A TEENAGER who has committed more than 60 offences in the last three years has been jailed for two years for threatening police with a knife.

Daniel Beadsworth, 19, of The Close, Clayton-le-Moors, has committed offences across East Lancashire including Accrington, Blackburn and Burnley despite being made subject to an ASBO in May 2005.

In his latest offences he sparked a call out to the Armed Response Unit after confronting officers with a large knife and saying: “Don’t come near me or I will use it.”

Burnley Crown Court heard that officers responded after Beardsworth lay in the road in front of a takeaway delivery car, then hit and kicked the driver, Zulfiquar Ali, claiming he had run him over.

Police went to his house and, after they were threatened, tried to immobilise him with Pava spray.

They failed and eventually had to let him leave the house, still carrying the knife.

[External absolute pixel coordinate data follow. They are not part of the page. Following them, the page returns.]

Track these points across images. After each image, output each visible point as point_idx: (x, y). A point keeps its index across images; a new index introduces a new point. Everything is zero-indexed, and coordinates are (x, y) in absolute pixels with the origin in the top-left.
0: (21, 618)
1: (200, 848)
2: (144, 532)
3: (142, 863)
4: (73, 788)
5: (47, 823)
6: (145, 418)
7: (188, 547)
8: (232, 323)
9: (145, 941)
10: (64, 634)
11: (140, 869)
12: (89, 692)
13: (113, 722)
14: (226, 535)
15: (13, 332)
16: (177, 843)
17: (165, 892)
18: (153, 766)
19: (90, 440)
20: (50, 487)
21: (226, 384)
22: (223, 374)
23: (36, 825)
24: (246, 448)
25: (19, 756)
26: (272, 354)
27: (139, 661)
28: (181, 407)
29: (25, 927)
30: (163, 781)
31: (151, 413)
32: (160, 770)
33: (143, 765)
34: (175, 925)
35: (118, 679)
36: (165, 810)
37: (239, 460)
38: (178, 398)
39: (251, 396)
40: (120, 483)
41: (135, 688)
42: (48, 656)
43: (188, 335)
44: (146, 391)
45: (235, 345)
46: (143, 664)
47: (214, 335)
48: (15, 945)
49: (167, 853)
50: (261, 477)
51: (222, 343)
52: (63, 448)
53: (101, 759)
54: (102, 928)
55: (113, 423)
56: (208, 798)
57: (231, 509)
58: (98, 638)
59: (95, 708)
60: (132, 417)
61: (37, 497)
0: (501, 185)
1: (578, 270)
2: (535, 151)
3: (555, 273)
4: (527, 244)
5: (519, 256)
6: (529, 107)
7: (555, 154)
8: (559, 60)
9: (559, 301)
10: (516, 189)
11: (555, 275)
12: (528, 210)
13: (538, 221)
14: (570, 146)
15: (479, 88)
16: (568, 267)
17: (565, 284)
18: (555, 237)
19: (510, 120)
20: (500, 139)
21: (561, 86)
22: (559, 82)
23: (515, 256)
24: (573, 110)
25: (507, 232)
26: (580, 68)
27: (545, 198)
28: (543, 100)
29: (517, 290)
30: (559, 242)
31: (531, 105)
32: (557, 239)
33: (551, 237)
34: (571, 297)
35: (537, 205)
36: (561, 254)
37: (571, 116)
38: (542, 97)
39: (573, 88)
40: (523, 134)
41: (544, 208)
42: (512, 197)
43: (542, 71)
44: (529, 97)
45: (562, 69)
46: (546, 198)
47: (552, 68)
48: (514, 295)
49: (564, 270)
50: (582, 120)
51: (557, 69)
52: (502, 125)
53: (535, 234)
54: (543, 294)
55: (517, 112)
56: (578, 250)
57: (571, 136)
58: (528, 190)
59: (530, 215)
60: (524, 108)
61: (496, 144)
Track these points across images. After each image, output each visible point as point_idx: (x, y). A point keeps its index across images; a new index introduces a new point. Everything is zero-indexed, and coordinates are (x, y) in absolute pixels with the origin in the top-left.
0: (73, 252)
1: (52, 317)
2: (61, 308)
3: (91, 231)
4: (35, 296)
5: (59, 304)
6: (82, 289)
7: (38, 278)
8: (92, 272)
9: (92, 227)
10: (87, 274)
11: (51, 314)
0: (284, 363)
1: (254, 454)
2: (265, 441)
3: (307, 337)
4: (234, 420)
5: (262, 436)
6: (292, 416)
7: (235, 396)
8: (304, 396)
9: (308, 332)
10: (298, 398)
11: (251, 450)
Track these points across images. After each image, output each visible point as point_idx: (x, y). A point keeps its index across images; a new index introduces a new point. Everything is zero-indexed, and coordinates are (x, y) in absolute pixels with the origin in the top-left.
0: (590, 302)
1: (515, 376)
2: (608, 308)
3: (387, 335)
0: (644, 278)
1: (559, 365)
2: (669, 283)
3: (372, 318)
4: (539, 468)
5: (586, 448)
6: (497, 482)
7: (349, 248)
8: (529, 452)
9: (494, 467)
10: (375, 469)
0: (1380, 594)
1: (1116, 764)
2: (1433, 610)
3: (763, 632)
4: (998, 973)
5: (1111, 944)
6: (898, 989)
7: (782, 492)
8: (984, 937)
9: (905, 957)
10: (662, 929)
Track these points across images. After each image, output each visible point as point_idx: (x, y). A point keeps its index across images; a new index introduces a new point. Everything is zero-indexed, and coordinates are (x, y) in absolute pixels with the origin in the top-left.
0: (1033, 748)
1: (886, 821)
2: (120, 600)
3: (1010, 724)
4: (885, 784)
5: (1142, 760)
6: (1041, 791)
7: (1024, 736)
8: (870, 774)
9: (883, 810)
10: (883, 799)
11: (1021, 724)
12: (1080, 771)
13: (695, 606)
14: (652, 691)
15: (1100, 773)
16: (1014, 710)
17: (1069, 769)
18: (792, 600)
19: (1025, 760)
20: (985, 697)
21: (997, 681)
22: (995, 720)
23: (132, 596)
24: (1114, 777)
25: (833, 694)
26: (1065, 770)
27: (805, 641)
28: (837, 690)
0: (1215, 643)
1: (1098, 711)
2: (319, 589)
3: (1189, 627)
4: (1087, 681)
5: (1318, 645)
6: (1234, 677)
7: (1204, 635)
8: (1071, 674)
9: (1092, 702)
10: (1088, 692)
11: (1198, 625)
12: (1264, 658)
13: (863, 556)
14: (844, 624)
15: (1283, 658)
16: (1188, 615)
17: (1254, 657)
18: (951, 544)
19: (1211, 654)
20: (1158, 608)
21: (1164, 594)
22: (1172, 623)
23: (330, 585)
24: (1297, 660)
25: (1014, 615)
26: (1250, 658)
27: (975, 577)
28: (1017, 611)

He was eventually found by specialist armed-response officers and a police dog, hiding under a lorry and still holding the knife.

After his arrest, he spat at police officers as they tried to talk to him.

During his court hearings, Beardsworth also admitted a separate offence of stealing a £400 engagement ring from a customer while fitting windows at their home in Burnley.

He was caught when the couple fitted cameras, having suspected him when cash had also gone missing.

The court heard he had been working for a joinery firm run by his grandfather, who had been instrumental in bringing him up, but that he stole to buy cannabis, amphetamine and drink, and had "lost"

his teenage years, having spent almost five years in detention.

His record contains repeated convictions for theft, burglary, criminal damage and breaches of his ASBO, with incidents all over East Lancashire, but mainly in Hyndburn.

In court, Beardsworth admitted affray, possessing a knife, two counts of common assault and breaching his anti-social behaviour order, as well as the theft.

Recorder Patrick Field QC, passing sentence, said his behaviour was irritating and pathetic, and that the defendant had a total lack of respect for authority.

PC Brett Jackson, of Blackburn Police, was one of the officers who went to Beardsworth’s home after his attack on the delivery driver.

He said: “He was just not a nice lad at all. Some people you can talk to even when they’re in that sort of state, but not Beardsworth - he was a menace.”